Atos 2 · NAA
Nova Almeida Atualizada
No dia de Pentecostes, os discípulos recebem o Espírito Santo e falam em outras línguas, atraindo uma multidão. Pedro explica o fenômeno como o cumprimento da profecia de Joel e proclama Jesus como Senhor e Cristo, levando cerca de três mil pessoas ao batismo e formando a primeira comunidade cristã.
Atos foi escrito por Lucas, autor do terceiro evangelho, como continuação da narrativa sobre Jesus e os primórdios do movimento cristão. A obra é dedicada a Teófilo e provavelmente foi composta entre os anos 60 e 90 d.C., embora a data exata seja disputada. O capítulo 2 narra o derramamento do Espírito Santo em Pentecostes, cumprindo a promessa de Jesus em Atos 1:8, e marca o início público da Igreja, com Pedro como porta-voz.
O Pentecostes era uma das três grandes festas de peregrinação judaicas, celebrada cinquenta dias após a Páscoa, quando se comemorava a colheita e a entrega da Lei no Sinai. Jerusalém estava repleta de judeus e prosélitos de diversas regiões do Império Romano e do Oriente, o que explica a lista de nações nos versículos 9 a 11. O milagre das línguas consistia em cada pessoa ouvir os discípulos falando em seu próprio idioma, não em êxtases incompreensíveis.

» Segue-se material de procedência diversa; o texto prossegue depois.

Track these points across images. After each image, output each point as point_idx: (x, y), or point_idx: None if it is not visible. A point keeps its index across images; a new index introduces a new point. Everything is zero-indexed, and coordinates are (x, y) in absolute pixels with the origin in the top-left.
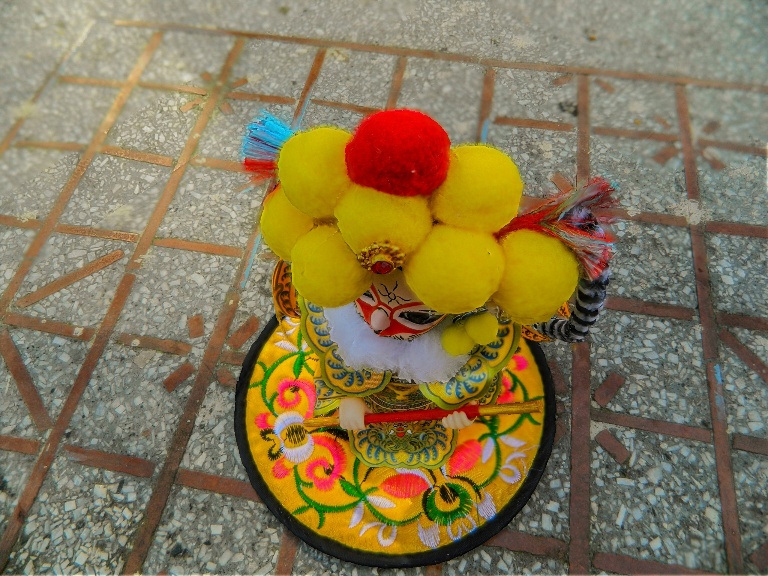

O discurso de Pedro, citando Joel 2:28-32 e Salmos 16:8-11 e 110:1, é um exemplo de pregação apostólica que argumenta a partir das Escrituras que Jesus é o Messias esperado, morto e ressuscitado por Deus. A referência ao túmulo de Davi conhecido até então (v. 29) reforça a distinção entre Davi, que morreu e viu corrupção, e Cristo, cuja ressurreição foi profetizada.
Os versículos 42-47 descrevem a vida da comunidade primitiva, que praticava a partilha de bens. Esta passagem já foi usada para justificar comunismo ou socialismo, mas o contexto mostra uma partilha voluntária entre os crentes de Jerusalém, motivada pela solidariedade e pelo amor fraternal, não uma imposição política.